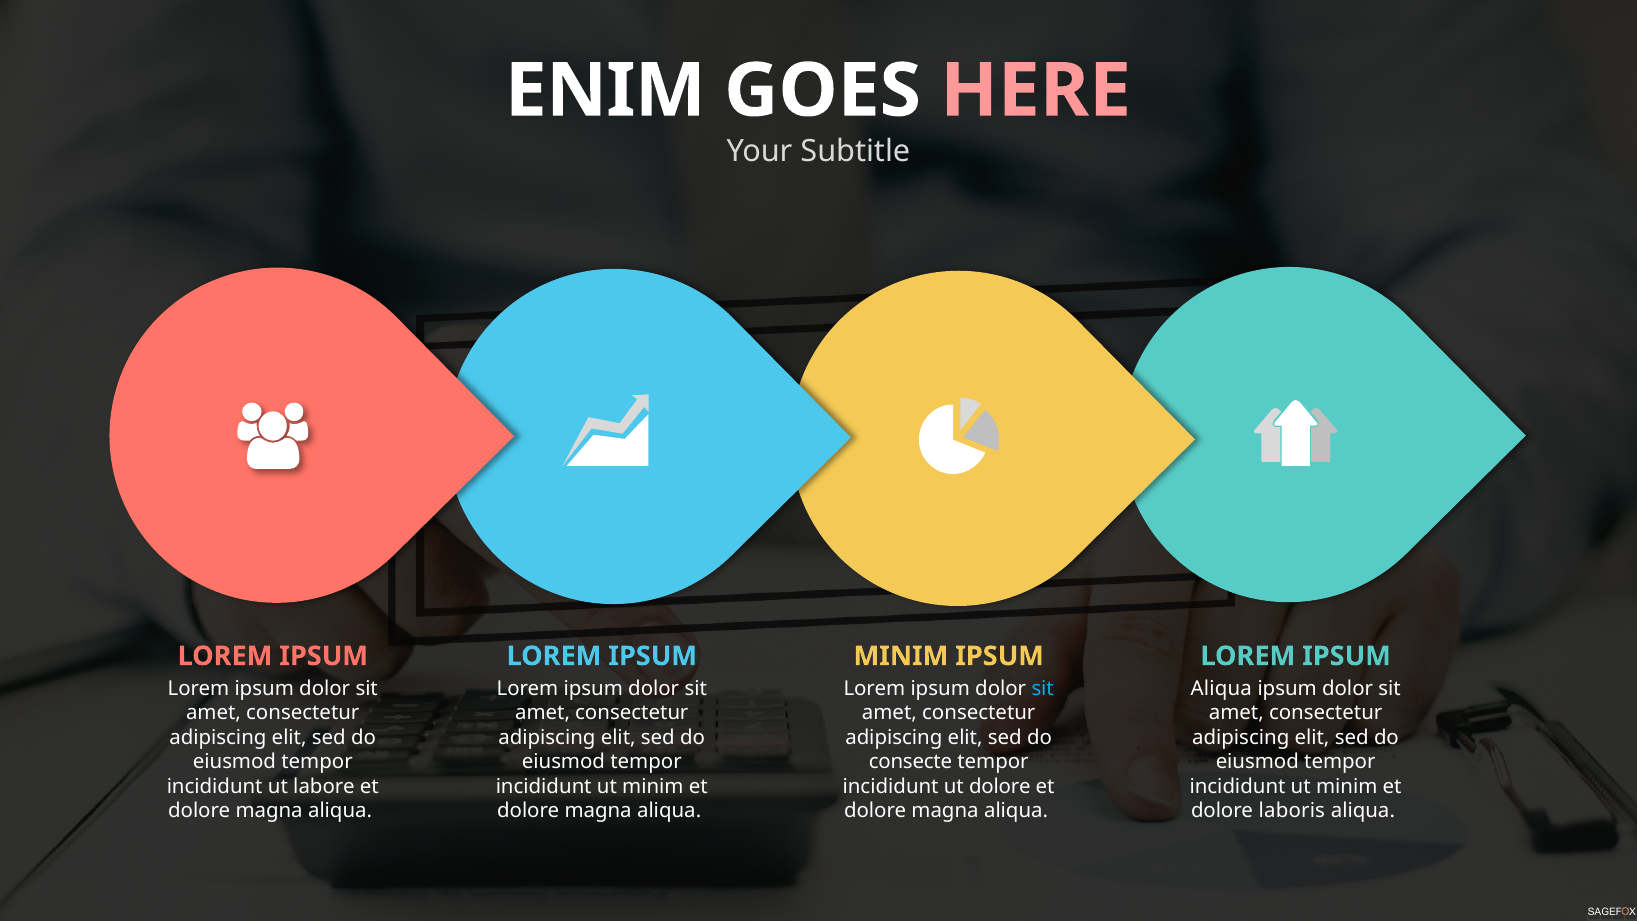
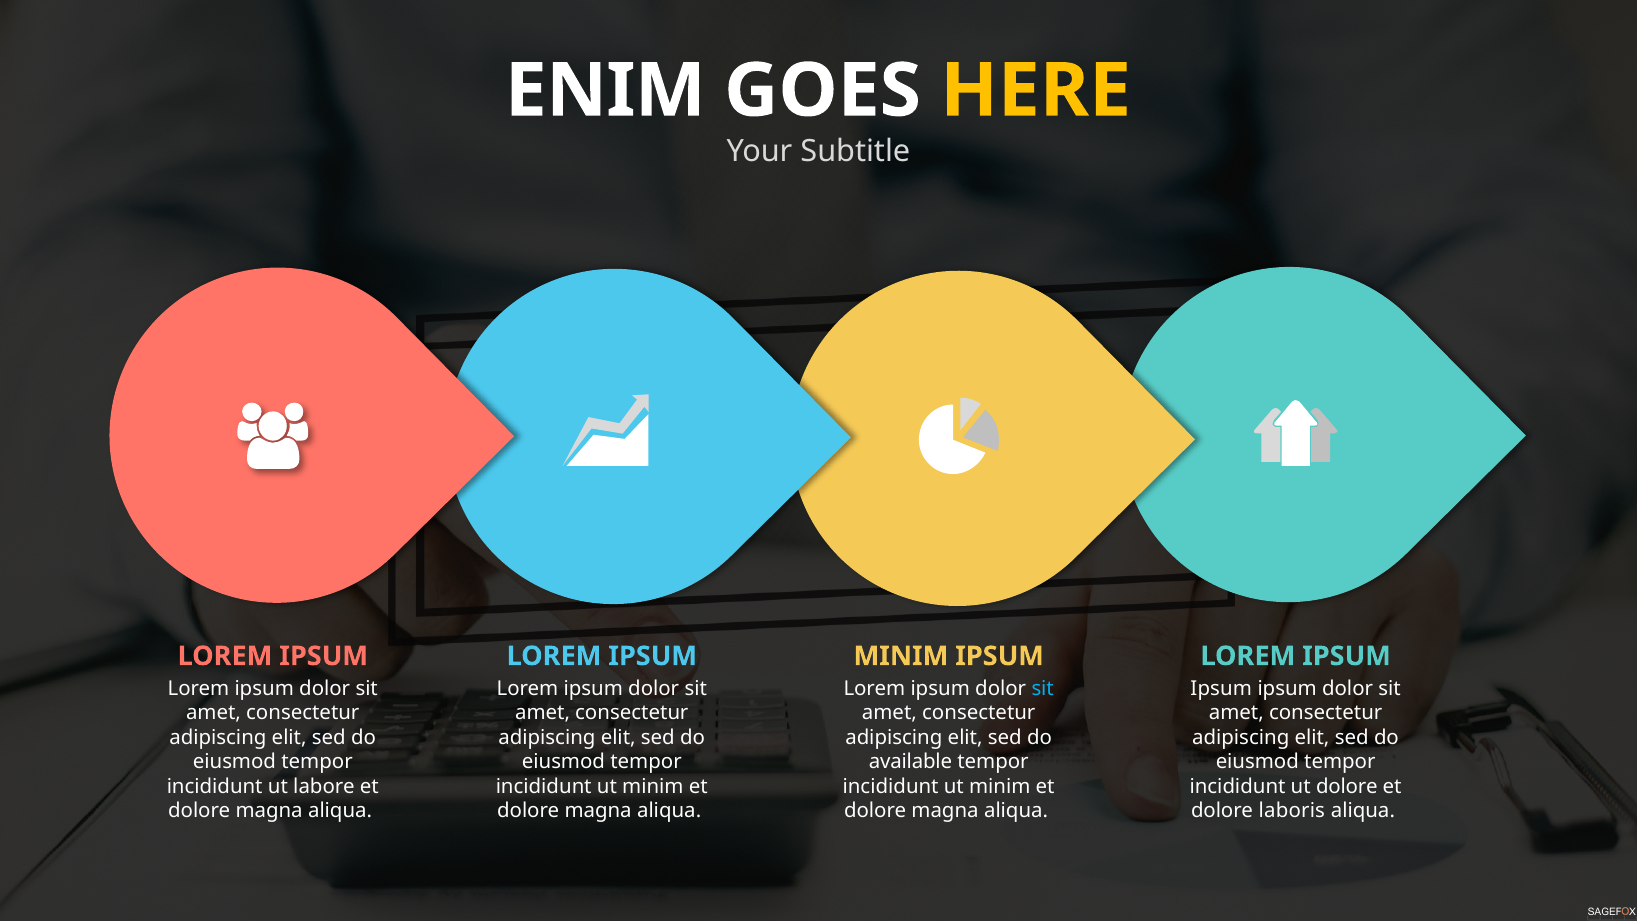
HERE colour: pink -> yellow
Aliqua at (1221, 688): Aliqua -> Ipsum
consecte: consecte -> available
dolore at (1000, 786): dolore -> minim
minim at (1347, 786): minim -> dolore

========================================

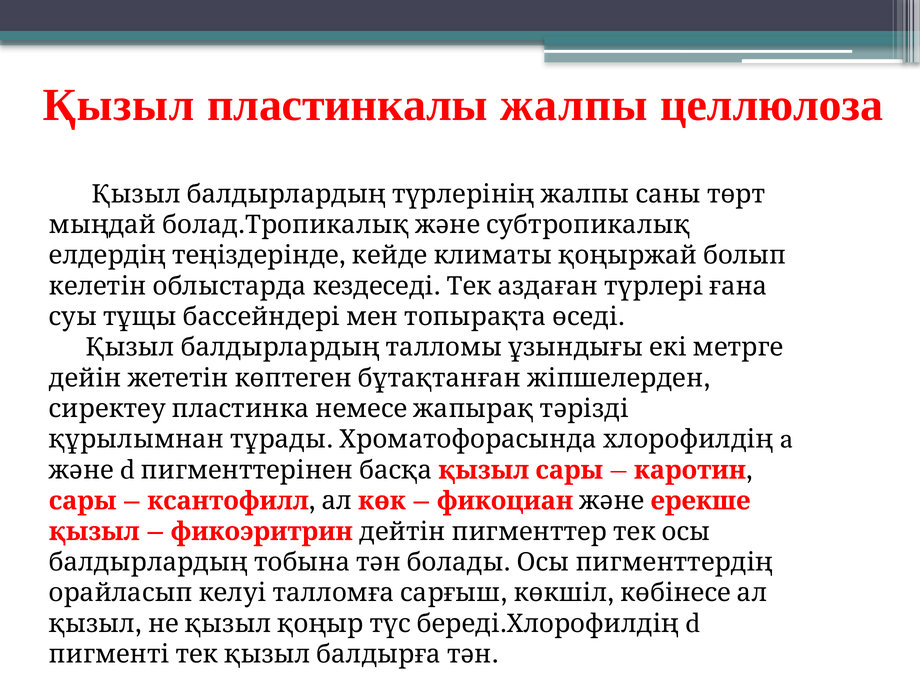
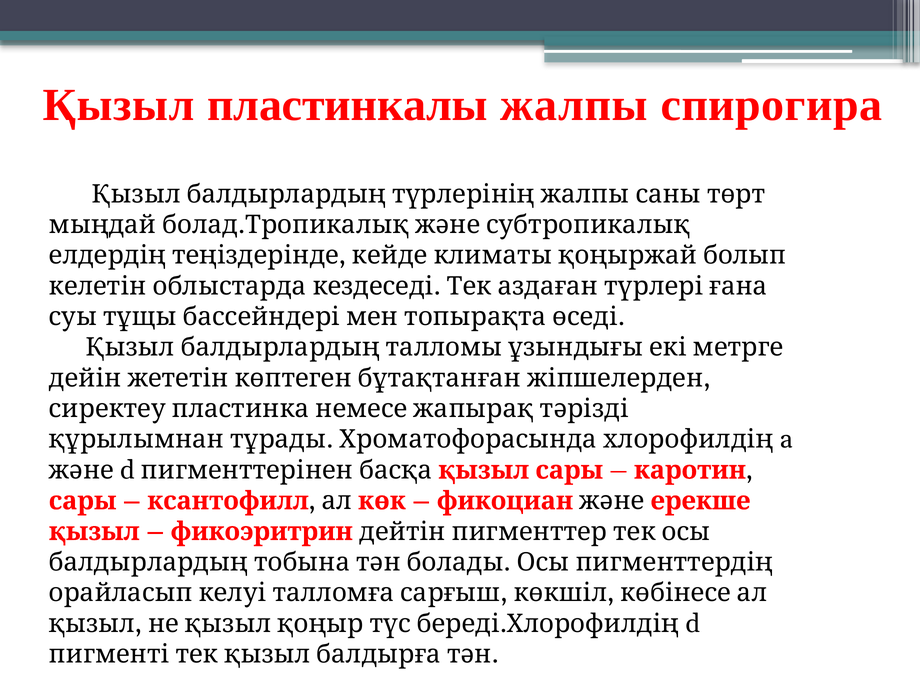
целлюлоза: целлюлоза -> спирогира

========================================

Copy the lines from the one containing "HERE colour: pink -> yellow" to the one containing "minim at (1347, 786): minim -> dolore", both included, reproducing each character for character.

COMPLETE RESPONSE
HERE colour: pink -> yellow
Aliqua at (1221, 688): Aliqua -> Ipsum
consecte: consecte -> available
dolore at (1000, 786): dolore -> minim
minim at (1347, 786): minim -> dolore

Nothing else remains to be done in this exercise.